Hello,
I am currently in the process of developing angular momentum for my game, and I am implementing torque for the purposes of changing objects' angular momentum.
If I understand torque correctly, it is calculated by the position vector (R) (position the force is applied relative to the object) with the cross product of the force vector (F). The torque is then added to the angular momentum, resulting in the object starting to rotate.
The angular momentum vector determines the direction the object rotates. An angular momentum vector of [0, 1, 0] should then cause an object to rotate to the left (it would spin counter-clockwise).
So, to get an object to spin to the left, one would apply a force of [0, 0, 1] to the position of [1, 0, 0] (e.g. a force going forward applied to the right of the object). Positive X is to the right, and positive Z is going forwards.

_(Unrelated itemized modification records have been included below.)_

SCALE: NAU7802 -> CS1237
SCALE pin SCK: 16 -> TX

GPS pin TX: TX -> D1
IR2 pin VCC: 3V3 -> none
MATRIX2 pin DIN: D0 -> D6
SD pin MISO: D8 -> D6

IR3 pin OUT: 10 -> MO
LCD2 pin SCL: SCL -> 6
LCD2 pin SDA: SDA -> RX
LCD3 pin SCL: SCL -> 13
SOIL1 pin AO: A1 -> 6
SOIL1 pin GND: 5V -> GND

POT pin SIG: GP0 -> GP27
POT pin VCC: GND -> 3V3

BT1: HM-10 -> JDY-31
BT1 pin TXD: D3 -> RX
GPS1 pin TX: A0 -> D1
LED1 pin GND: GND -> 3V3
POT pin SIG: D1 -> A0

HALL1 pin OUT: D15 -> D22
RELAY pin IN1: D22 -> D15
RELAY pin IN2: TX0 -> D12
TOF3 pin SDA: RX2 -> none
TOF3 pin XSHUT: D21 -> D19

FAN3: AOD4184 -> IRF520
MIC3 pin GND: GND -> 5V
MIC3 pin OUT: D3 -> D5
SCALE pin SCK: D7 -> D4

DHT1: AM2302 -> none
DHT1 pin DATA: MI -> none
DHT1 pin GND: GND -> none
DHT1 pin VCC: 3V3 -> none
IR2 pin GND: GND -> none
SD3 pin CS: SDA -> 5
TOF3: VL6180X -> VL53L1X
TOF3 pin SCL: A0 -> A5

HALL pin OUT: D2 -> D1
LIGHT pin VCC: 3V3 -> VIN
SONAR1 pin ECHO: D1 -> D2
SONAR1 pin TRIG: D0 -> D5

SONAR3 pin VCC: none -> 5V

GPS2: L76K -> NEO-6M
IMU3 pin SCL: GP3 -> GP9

However, when I calculate R x F (e.g. [1, 0, 0] x [0, 0, 1]), I am getting torque result [0, -1, 0], which would cause the object to rotate clockwise instead of counter-clockwise. I figured my cross product calculation was wrong, but even Wolfram Mathematica gives me the same result.
Am I missing something? Even the animations on Wikipedia's explanation of what torque is demonstrates that a force applied to the right of an object causes it to spin to the left (the animation clearly shows the vectors, and the torque vector is going upwards). Not to mention, this is what happens in real life.
Is there something different about the coordinate system being used?